The porch and bays were removed and long lines of sash windows inserted. Inside, the older hall was retained, but the screen was replaced by four fluted Corinthian columns and the walls wainscoted with the large panels then in vogue, and painted white. A portion of the wall at the back was also removed, so that a great archway connects the hall with the staircase’. Enclosed formal gardens were created with oak and lime avenues to the north and south.

In 1789, Dudley Long North inherited Glemham Hall and, two years later, commissioned Humphry Repton to produce a Red Book. Many of the suggestions he made for the landscape, if not the hall, were carried out, including the removal of the old manor house, the filling-in of the moats and the extension of the park to the north beyond the turnpike road (now the A12).

The elegant reception hall.

Following the early-19th-century remodelling of the park, the North family made relatively few changes to the house, garden or park and, in July 1921, the 8th Earl of Guilford put the 2,900-acre estate up for sale. It was acquired, in 1923, by Capt John Murray Cobbold of the Suffolk brewing family, who, with his wife, Lady Blanche, daughter of the 9th Duke of Devonshire, retained the park and laid out new gardens within the original 18th-century walled and hedged enclosures.

The ground floor drawing room in the West Wing.

A fine sportsman and an outstanding shot, Capt Cobbold worked in the family brewery between the wars, becoming chairman on his father’s death in 1929. A lifelong supporter of Ipswich Town football club, he financed the club’s transition from amateur to professional status in 1938–39; his wife, Lady Blanche, would become the only woman president of a major football club. Wounded in France in 1917, Capt Cobbold re-joined the Scots Guards in 1939 and was killed, aged 47, when a V-1 flying bomb hit the Guards Chapel, London SW1, during Sunday morning service on June 18, 1944; more than 100 worshippers died that day.

The billiard room. A vital space in any country home.

Lady Blanche lived on at Glemham Hall until her death, aged 89, in 1987, whereupon the estate passed to her son, Patrick. When he died suddenly in 1994, he left the estate to his nephew, Maj Philip Hope-Cobbold, who was born at Glemham Hall in 1943 and died in 2020; his son, Tom, inherited and lives at the hall with his wife and family. Affectionately known as ‘The Galloping Major’, Hope-Cobbold was a distinguished soldier, a larger-than-life character with a wicked sense of humour, who was the last of the Cobbolds to serve on the board of their beloved Ipswich Town Football Club.

Some of the many ancillary properties included with the estate.
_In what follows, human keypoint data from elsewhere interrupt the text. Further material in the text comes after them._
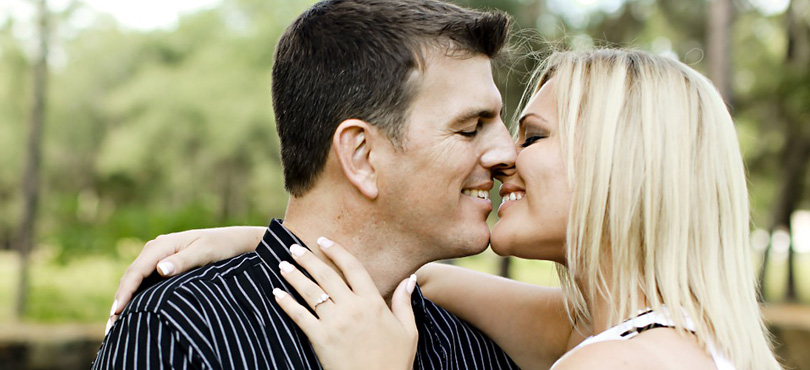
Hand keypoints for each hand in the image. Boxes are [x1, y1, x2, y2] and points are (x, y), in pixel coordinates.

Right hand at [107, 226, 263, 331]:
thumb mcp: (205, 253)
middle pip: (131, 275)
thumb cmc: (220, 246)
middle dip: (120, 298)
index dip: (125, 291)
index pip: (137, 270)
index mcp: (162, 244)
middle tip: (111, 323)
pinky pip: (143, 279)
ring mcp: (157, 256)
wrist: (232, 241)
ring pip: (135, 278)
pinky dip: (135, 293)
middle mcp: (155, 248)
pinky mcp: (162, 263)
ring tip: (116, 321)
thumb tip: (160, 269)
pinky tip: (132, 309)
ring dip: (125, 297)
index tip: (117, 310)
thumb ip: (183, 261)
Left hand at [273, 237, 417, 369]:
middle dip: (308, 259)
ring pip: (310, 292)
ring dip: (294, 276)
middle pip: (326, 275)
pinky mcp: (320, 339)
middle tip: (294, 248)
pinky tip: (276, 293)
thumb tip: (410, 279)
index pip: (353, 267)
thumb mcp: (408, 330)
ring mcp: (335, 323)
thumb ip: (404, 302)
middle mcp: (353, 308)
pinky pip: (299, 316)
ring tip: (282, 266)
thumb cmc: (395, 361)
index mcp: (373, 302)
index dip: (337, 251)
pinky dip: (286, 303)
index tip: (323, 241)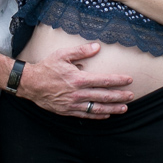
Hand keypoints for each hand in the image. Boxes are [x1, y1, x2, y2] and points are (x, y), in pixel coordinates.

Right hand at [18, 42, 133, 118]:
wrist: (31, 84)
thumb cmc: (47, 67)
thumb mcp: (62, 54)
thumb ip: (81, 51)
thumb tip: (97, 47)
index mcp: (78, 79)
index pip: (103, 80)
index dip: (117, 81)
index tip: (128, 80)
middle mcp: (78, 93)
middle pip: (103, 96)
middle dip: (119, 96)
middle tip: (131, 96)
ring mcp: (73, 104)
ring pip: (97, 108)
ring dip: (112, 108)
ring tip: (124, 108)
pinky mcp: (68, 111)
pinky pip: (86, 115)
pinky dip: (98, 115)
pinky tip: (106, 114)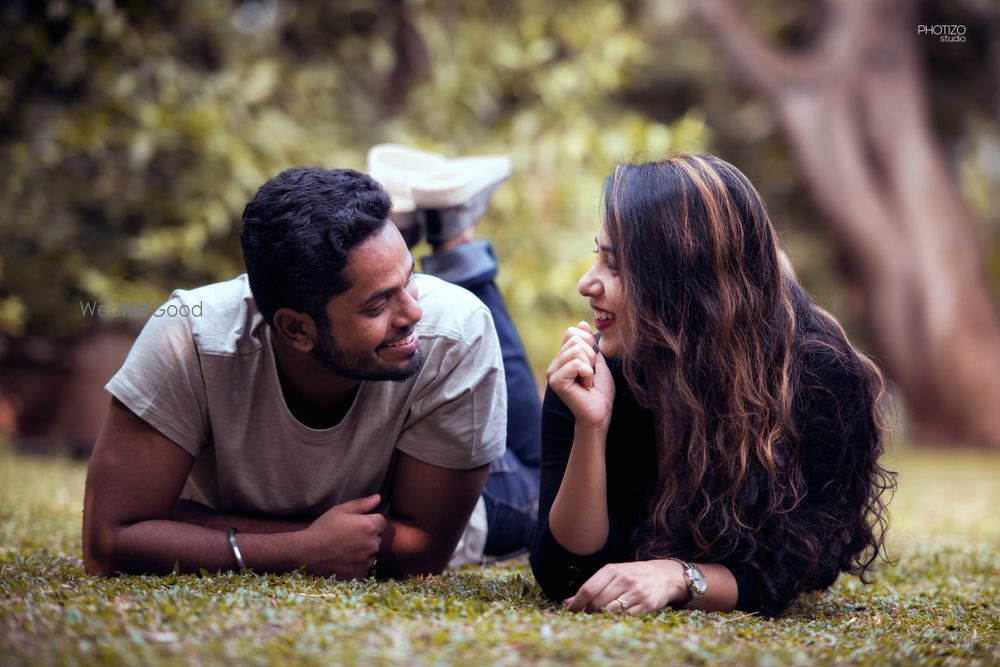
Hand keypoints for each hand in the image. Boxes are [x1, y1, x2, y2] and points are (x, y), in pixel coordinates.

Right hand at [299, 494, 387, 578]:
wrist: (306, 553)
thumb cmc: (322, 529)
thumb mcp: (340, 510)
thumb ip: (362, 504)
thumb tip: (378, 498)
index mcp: (369, 526)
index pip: (382, 522)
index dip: (370, 521)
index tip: (356, 525)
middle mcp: (372, 544)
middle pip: (377, 538)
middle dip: (367, 536)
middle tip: (347, 537)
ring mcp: (367, 561)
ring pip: (371, 553)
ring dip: (363, 551)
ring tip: (343, 550)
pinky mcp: (360, 575)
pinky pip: (363, 567)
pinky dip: (356, 565)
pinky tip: (342, 561)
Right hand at [546, 322, 614, 430]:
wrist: (601, 412)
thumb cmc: (601, 390)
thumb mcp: (597, 360)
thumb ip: (589, 343)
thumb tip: (581, 323)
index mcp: (562, 357)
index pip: (572, 332)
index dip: (589, 344)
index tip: (592, 364)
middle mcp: (554, 364)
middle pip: (574, 339)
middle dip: (590, 355)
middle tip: (590, 375)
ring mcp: (552, 373)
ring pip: (576, 350)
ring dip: (589, 366)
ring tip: (588, 380)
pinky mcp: (556, 382)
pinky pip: (576, 364)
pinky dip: (588, 374)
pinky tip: (586, 386)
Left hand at [563, 560, 687, 613]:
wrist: (664, 575)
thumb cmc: (632, 575)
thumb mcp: (613, 575)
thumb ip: (592, 587)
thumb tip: (567, 602)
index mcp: (612, 570)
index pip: (588, 589)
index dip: (577, 603)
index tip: (570, 611)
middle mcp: (624, 579)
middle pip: (597, 602)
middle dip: (588, 612)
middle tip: (586, 616)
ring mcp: (636, 592)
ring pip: (610, 611)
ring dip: (601, 617)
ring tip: (599, 617)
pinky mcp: (647, 605)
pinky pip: (626, 618)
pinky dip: (616, 621)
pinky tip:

With the family brewery long gone, the new custodian, with his wife, Raewyn, who predeceased him in 2016, embarked on a series of corporate, social and cultural events in order to finance the upkeep of the 34,000sq ft hall, which boasts seven main reception rooms, a conservatory, 12 main bedrooms, five dressing rooms, 19 attic rooms (the former servants’ quarters), kitchens, domestic offices and extensive cellars.

Weddings, christenings, funerals, wakes, barbecues, Sunday lunches and guided tours of the house, with a hilarious running commentary from the Major himself, were all grist to the mill; the annual FolkEast heritage and music festival was the icing on the cake.

A pretty serious bedroom.

With its air of faded opulence, the hall harks back to its heyday between the two World Wars, when 20 or more staff and an army of gardeners looked after the imposing main house and its 15 acres of gardens. Today, surrounded by 183 acres of Grade II-listed parkland, Glemham Hall remains the beating heart of a traditional country estate comprising more than 1,000 acres of in-hand land— a mix of arable, river meadow and woodland — a 526-acre let farm with a Grade II-listed, 17th-century farmhouse and seven cottages, with further cottages available if required.